Exercise details:
I would like every line of the records below that contains the word "Güney" copied.

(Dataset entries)
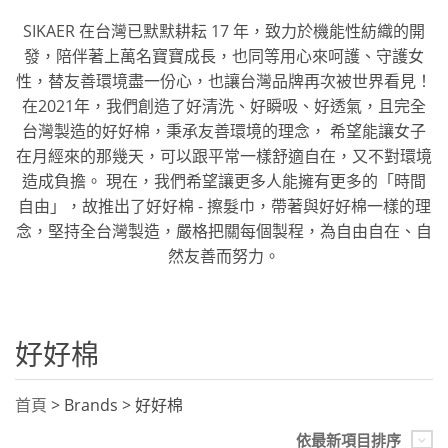
SIKAER 在台灣已默默耕耘 17 年，致力於機能性紡織的開
發，陪伴著上萬名寶寶成長，也同等用心來呵護、守護女
性，替友善環境盡一份心，也讓台灣品牌再次被世界看見！
在2021年，我們創造了好清洗、好瞬吸、好透氣，且完全
台灣製造的好好棉，秉承友善環境的理念， 希望能讓女子
在月經來的那幾天，可以跟平常一樣舒適自在，又不對環境
造成負擔。 現在，我們希望讓更多人能擁有更多的「時間
自由」，故推出了好好棉 - 擦髮巾，帶著與好好棉一樣的理
念，堅持全台灣製造，嚴格把關每個製程，為自由自在、自
然友善而努力。
好好棉
首頁
> Brands > 好好棉
依最新項目排序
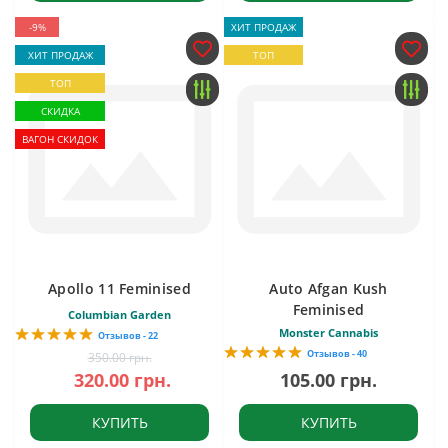
-9%
ХИТ ПРОДАЖ
ХИТ ПРОДАЖ
ТОП
ТОП
СКИДКА
ВАГОН СКИДОК
Apollo 11 Feminised
Auto Afgan Kush
Feminised
Columbian Garden
Monster Cannabis
Отзывов - 22
Отзывов - 40
350.00 грн.
320.00 грн.
105.00 грн.
КУПИТЬ
КУПИТЬ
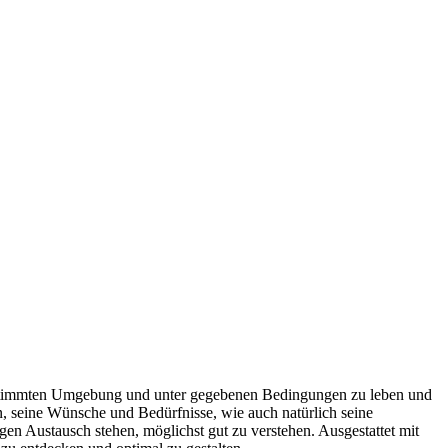
estimmten Umgebung und unter gegebenen Bedingungen zu leben und
, seine Wünsche und Bedürfnisse, wie auch natürlich seine
 Austausch stehen, möglichst gut zu verstehen. Ausgestattet mit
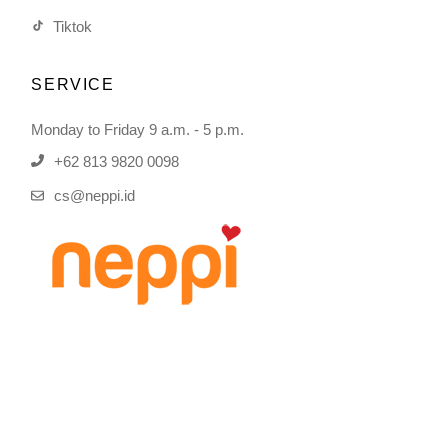
Tiktok
SERVICE
Monday to Friday 9 a.m. - 5 p.m.
+62 813 9820 0098
cs@neppi.id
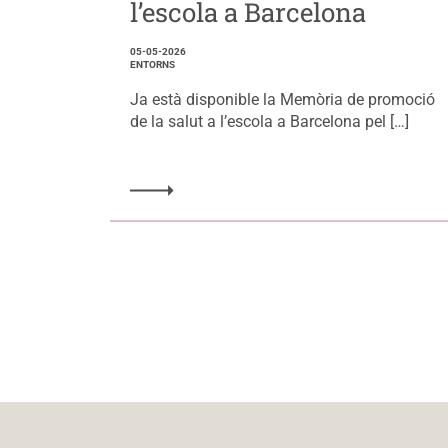
l’escola a Barcelona
05-05-2026
ENTORNS
Ja està disponible la Memòria de promoció
de la salut a l’escola a Barcelona pel […]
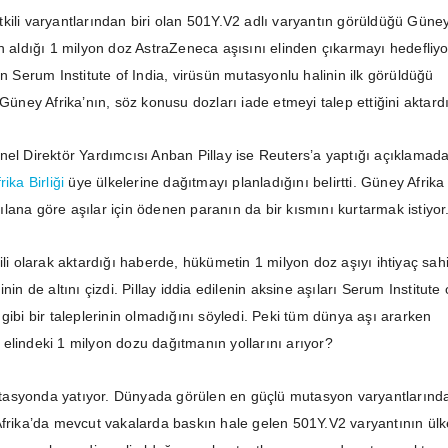
kili varyantlarından biri olan 501Y.V2 adlı varyantın görüldüğü Güne
n aldığı 1 milyon doz AstraZeneca aşısını elinden çıkarmayı hedefliyo
en Serum Institute of India, virüsün mutasyonlu halinin ilk görüldüğü
 Güney Afrika’nın, söz konusu dozları iade etmeyi talep ettiğini aktardı
nel Direktör Yardımcısı Anban Pillay ise Reuters’a yaptığı açıklamad
rika Birliği
üye ülkelerine dağıtmayı planladığını belirtti. Güney Afrika
lana göre aşılar için ödenen paranın da bir kısmını kurtarmak istiyor
ili olarak aktardığı haberde, hükümetin 1 milyon doz aşıyı ihtiyaç sahi
nin de altını çizdi. Pillay iddia edilenin aksine aşıları Serum Institute 
gibi bir taleplerinin olmadığını söyledi. Peki tüm dünya aşı ararken
elindeki 1 milyon dozu dağıtmanın yollarını arıyor?
asyonda yatıyor. Dünyada görülen en güçlü mutasyon varyantlarınd
Afrika’da mevcut vakalarda baskın hale gelen 501Y.V2 varyantının ülk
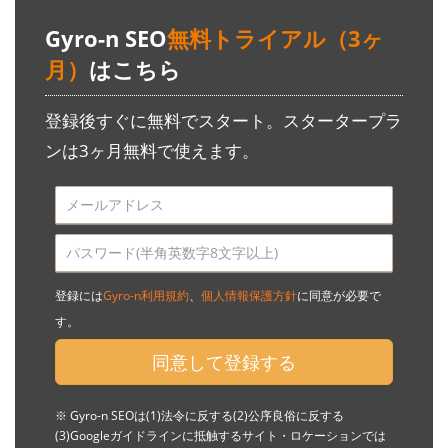
Gyro-n SEO
無料トライアル（3ヶ
月）
はこちら
登録後すぐに無料でスタート。スタータープラ
ンは3ヶ月無料で使えます。
登録には
Gyro-n利用規約
、
個人情報保護方針
に同意が必要で
す。
同意して登録する
※ Gyro-n SEOは(1)法令に反する(2)公序良俗に反する
(3)Googleガイドラインに抵触するサイト・ロケーションでは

Written solution:
 Güney Afrika’nın, söz konusu dozları iade etmeyi talep ettiğini aktardı
üye ülkelerine dağıtmayı planladığını belirtti. Güney Afrika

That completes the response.